Russian economist, editor and state official

Vladimir Pavlovich Bezobrazov (Владимир Павлович Безобразов; 15 January 1828 – 29 August 1889) was one of the leading Russian economists of the 19th century; he was also a state official, magazine editor, publicist and lecturer. He wrote numerous essays and articles, mostly on political economy, the banking system, law, and finance.

== Early life ==
Bezobrazov was born in Vladimir, into an old noble Bezobrazov family. He was the son of Paul Nikolaevich Bezobrazov (1787–1852) and his wife, Elizaveta Pavlovna Poltoratskaya (1798–1888).

== Biography ==
Bezobrazov was a member of the Saint Petersburg Academy of Sciences from 1864. In the 1860s he edited the Ministry of State Properties Magazine, and later the Geographical Society Herald. As a Ministry of Finance official, he took active part in organizing and monitoring Russian regional bank system. In the 1860s, at the height of the Alexander II-induced reforms, he became one of the initiators and leaders of the Russian Geographical Society's Political and Economical committee. In 1868 Bezobrazov was elected the Moscow Governorate's glasny; in 1885 he became a member of the Russian Senate.

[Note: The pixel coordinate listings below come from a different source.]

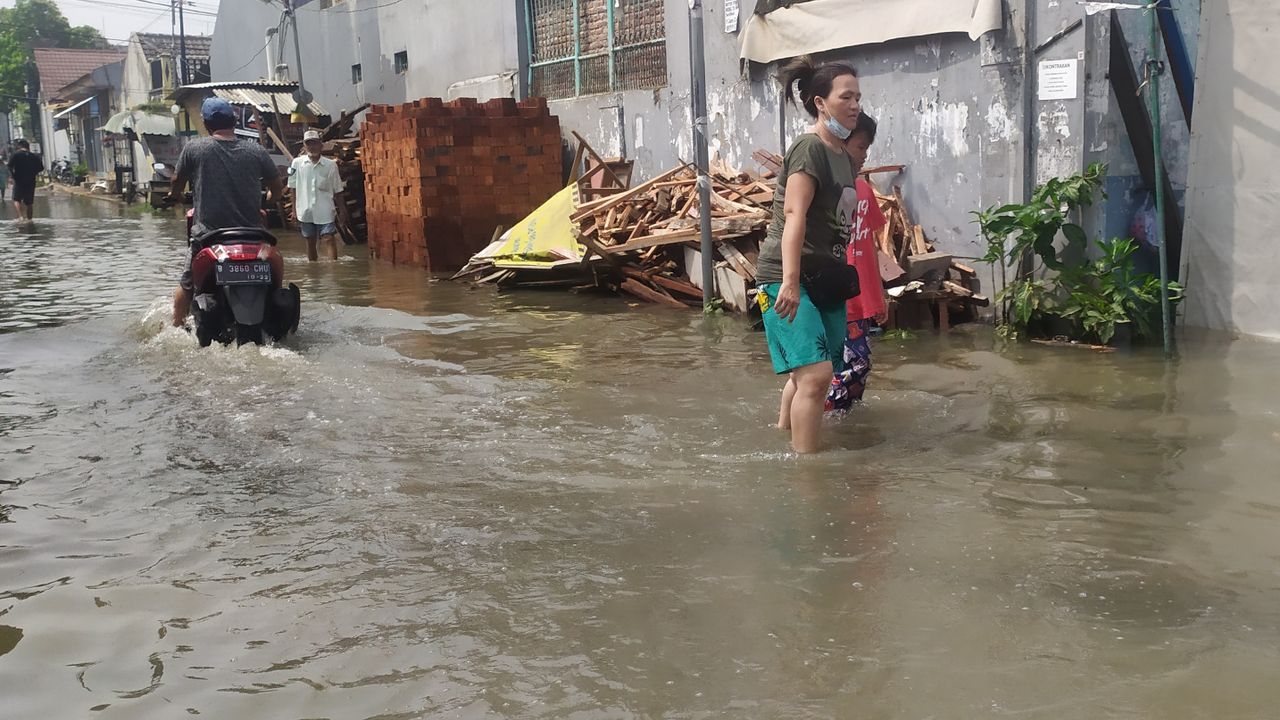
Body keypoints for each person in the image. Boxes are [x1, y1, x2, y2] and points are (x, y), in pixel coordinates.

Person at [755, 56, 862, 454]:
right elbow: (794, 214)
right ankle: (807, 471)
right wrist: (788, 282)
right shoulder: (809, 148)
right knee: (816, 376)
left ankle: (784, 431)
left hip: (826, 278)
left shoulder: (844, 158)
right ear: (820, 102)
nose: (855, 105)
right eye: (846, 97)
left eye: (858, 97)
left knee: (816, 373)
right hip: (788, 275)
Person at [169, 97, 285, 327]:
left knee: (186, 285)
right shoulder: (256, 150)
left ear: (207, 124)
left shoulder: (194, 148)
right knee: (277, 281)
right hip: (253, 236)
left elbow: (177, 182)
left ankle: (176, 327)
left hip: (208, 236)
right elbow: (276, 186)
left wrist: (176, 196)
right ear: (233, 121)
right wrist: (273, 197)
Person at [827, 112, 888, 412]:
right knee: (854, 366)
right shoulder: (826, 188)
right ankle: (823, 417)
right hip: (836, 299)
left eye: (867, 148)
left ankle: (842, 424)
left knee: (857, 371)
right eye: (860, 147)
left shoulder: (864, 190)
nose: (865, 155)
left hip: (861, 299)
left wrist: (879, 297)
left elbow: (871, 248)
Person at [288, 129, 348, 261]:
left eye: (314, 143)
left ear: (320, 145)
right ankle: (313, 269)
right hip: (305, 209)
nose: (312, 147)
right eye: (309, 144)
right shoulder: (297, 164)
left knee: (329, 238)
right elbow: (292, 187)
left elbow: (338, 189)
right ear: (304, 146)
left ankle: (333, 269)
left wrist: (342, 210)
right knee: (310, 240)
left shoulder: (330, 165)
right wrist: (293, 210)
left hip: (325, 209)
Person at [8, 140, 45, 221]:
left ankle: (21, 217)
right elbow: (41, 168)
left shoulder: (15, 155)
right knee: (29, 203)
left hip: (19, 180)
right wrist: (33, 172)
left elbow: (10, 166)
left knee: (16, 199)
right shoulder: (34, 156)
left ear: (19, 147)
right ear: (28, 147)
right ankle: (30, 220)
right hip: (31, 181)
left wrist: (12, 176)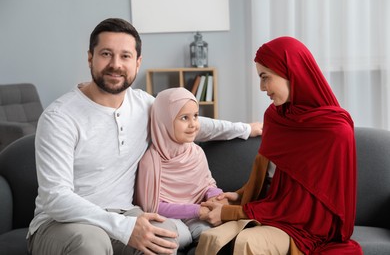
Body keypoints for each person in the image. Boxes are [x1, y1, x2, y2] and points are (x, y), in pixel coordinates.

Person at [26, 17, 263, 255]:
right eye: (106, 54)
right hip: (62, 223)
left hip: (123, 213)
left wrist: (245, 129)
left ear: (137, 63)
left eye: (125, 56)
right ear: (90, 57)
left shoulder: (143, 105)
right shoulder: (59, 117)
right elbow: (56, 197)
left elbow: (187, 123)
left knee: (170, 237)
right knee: (91, 243)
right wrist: (125, 228)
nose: (115, 64)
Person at [196, 36, 363, 254]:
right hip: (268, 211)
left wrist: (230, 212)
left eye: (265, 77)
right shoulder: (275, 117)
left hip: (302, 226)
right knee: (210, 238)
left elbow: (303, 207)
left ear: (290, 72)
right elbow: (272, 179)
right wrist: (237, 195)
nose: (262, 87)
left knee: (248, 243)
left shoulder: (334, 130)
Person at [135, 87, 228, 251]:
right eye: (184, 118)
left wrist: (215, 197)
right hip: (170, 218)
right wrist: (196, 210)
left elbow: (207, 184)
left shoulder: (196, 152)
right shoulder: (150, 161)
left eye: (196, 116)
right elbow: (152, 206)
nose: (193, 124)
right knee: (173, 237)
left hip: (199, 213)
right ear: (165, 121)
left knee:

He taught political economy and financial law at the Alexandrovsky Lyceum and in the 1870s tutored four members of the Russian monarch's family, Grand Dukes Alexey Alexandrovich, Nikolai Konstantinovich, Sergey Alexandrovich, and Konstantin Konstantinovich.

In 1873 Bezobrazov, part of the team of eleven renowned lawyers, co-founded the Institut de Droit International in Ghent. The same year he started publishing the Russian Knowledge Anthology (Сборник государственных знаний), featuring articles and essays by leading Russian economists and lawyers.

He died on 29 August 1889 in Noskovo, Moscow Governorate.